Which AI app are people meant to use, which are off-limits, and what happens with everything else.

2. Data Protection

Stop sensitive data and risky file uploads from leaving the browser.

3. Prompt Collection

Keep the right evidence so you can prove the policy is doing its job.

4. Dialog Templates

The in-browser experience users see, in the customer’s voice.
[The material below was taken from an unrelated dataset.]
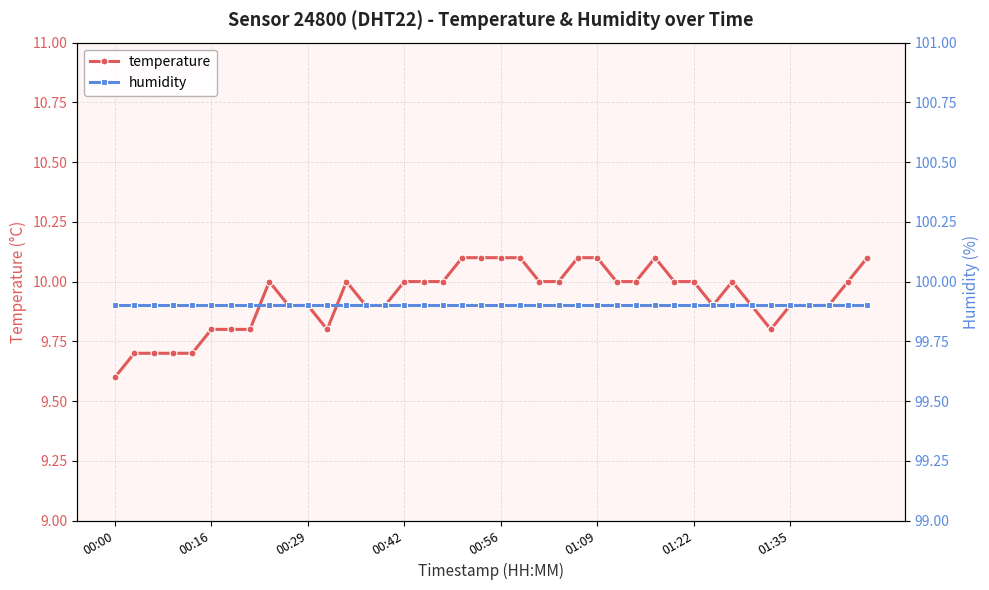

How many data points in temperature are less than 10?

19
How to use this with the customer

Walk the four pages above in order. Each one is short and decision-led, so it maps cleanly to a working session:
  1. Agree the approved AI app they’ve licensed (or pick one to license).
  2. Agree the hard blocks and what happens for everything else.
  3. Agree what counts as sensitive data and what to do about it.
  4. Agree what gets retained for audit.
  5. Brand the end-user dialogs so they read as the customer’s policy, not a vendor message.
When you’re done, the customer’s policy isn’t just written down. It’s running.
Set this up on the pilot group first, confirm the experience matches what you agreed, then roll out tenant-wide.

What the customer gets back

Once the policy is enforcing, the value shows up in two places:
  • In-browser: users see the customer’s AUP at the moment it’s relevant, with a clear path to the approved tool.
  • In review: the Audit Log and Reports → Overview become the artifact you walk through together. See Client reporting.